Poucas horas levou o que para os de fora do paraíso demorou 267 anos. Se Amaro ignorava então viajar mais próximo à luz física das nossas modernas teorias da relatividade, não ignoraria o trânsito pela vida ( curta: 300-267=33 anos... ) iluminada pela Luz de Cristo, de que cumpria aproximar-se.

Pedira e obtivera do porteiro «uma pouca de terra» do terreal paraíso, que traz consigo de volta. Perto do mosteiro de Flor das Donas, onde Brígida e Valides tinham vivido e estavam há muito enterradas, « começou de deitar a terra que trouxera do paraíso terreal, que cheirava mais e melhor que todas as coisas do mundo « e fundou uma cidade nova, que rapidamente se povoou e prosperou. E começando de povoá-la sobreveio a Amaro «dor de morte»; chamou então « um santo homem que era sacerdote em aquele mosteiro Frol de Donas; e confessou-se a ele e tomou o corpo de Deus de sua mão e deu todo o senhorio daquela vila àquele sacerdote.» Agora, confessado e comungado, Amaro enfim « foi-se àquele paraíso dos anjos que é nos altos céus », deixando uma cidade temporal regida pelo poder de “homens santos”. Numa cidade assim podíamos nós outros passar bem trezentos e mais anos, mal-aventurados cidadãos hoje salteados e sangrados por gente doutra casta.

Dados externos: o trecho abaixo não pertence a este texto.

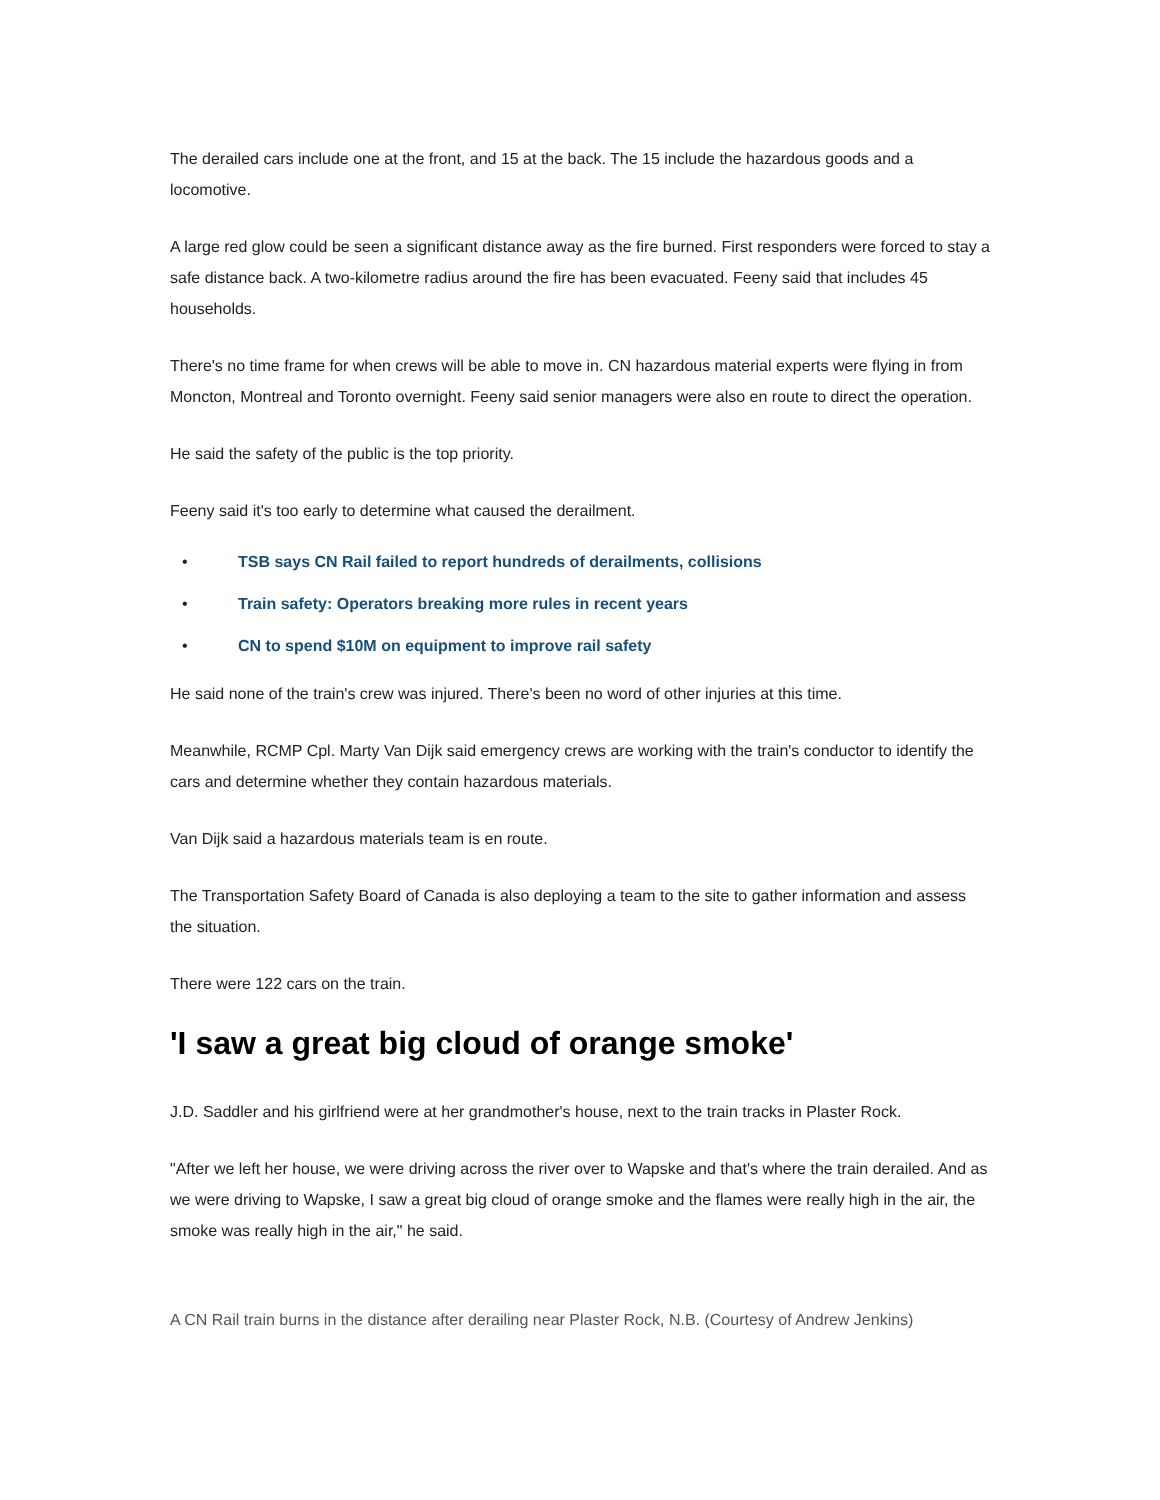The derailed cars include one at the front, and 15 at the back. The 15 include the hazardous goods and a locomotive.
A large red glow could be seen a significant distance away as the fire burned. First responders were forced to stay a safe distance back. A two-kilometre radius around the fire has been evacuated. Feeny said that includes 45 households.
There's no time frame for when crews will be able to move in. CN hazardous material experts were flying in from Moncton, Montreal and Toronto overnight. Feeny said senior managers were also en route to direct the operation.
He said the safety of the public is the top priority.
Feeny said it's too early to determine what caused the derailment.
• TSB says CN Rail failed to report hundreds of derailments, collisions
• Train safety: Operators breaking more rules in recent years
• CN to spend $10M on equipment to improve rail safety
He said none of the train's crew was injured. There's been no word of other injuries at this time.
Meanwhile, RCMP Cpl. Marty Van Dijk said emergency crews are working with the train's conductor to identify the cars and determine whether they contain hazardous materials.
Van Dijk said a hazardous materials team is en route.
The Transportation Safety Board of Canada is also deploying a team to the site to gather information and assess the situation.
There were 122 cars on the train.
'I saw a great big cloud of orange smoke'
J.D. Saddler and his girlfriend were at her grandmother's house, next to the train tracks in Plaster Rock.
"After we left her house, we were driving across the river over to Wapske and that's where the train derailed. And as we were driving to Wapske, I saw a great big cloud of orange smoke and the flames were really high in the air, the smoke was really high in the air," he said.
A CN Rail train burns in the distance after derailing near Plaster Rock, N.B. (Courtesy of Andrew Jenkins)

Temos de nos contentar com as brincadeiras da infância feliz, quando o tempo não contava; e, depois dela, com os múltiplos entretenimentos que nos procuramos, para folgar dos sofridos trabalhos e... matar o tempo!




[ O leitor tem publicamente disponível o Conto, mais a clássica Navegação de S. Brandão e outro não menos interessante Sobre a Grande Ilha do Solstício, atribuído a um certo Trezenzónio, natural das “solidões da Galiza”. Foram todos editados conjuntamente por Aires A. Nascimento (Lisboa, 1998), que não deixa de aproximar estas narrativas às tradicionais da cultura irlandesa pré-cristã ou cristianizada. ]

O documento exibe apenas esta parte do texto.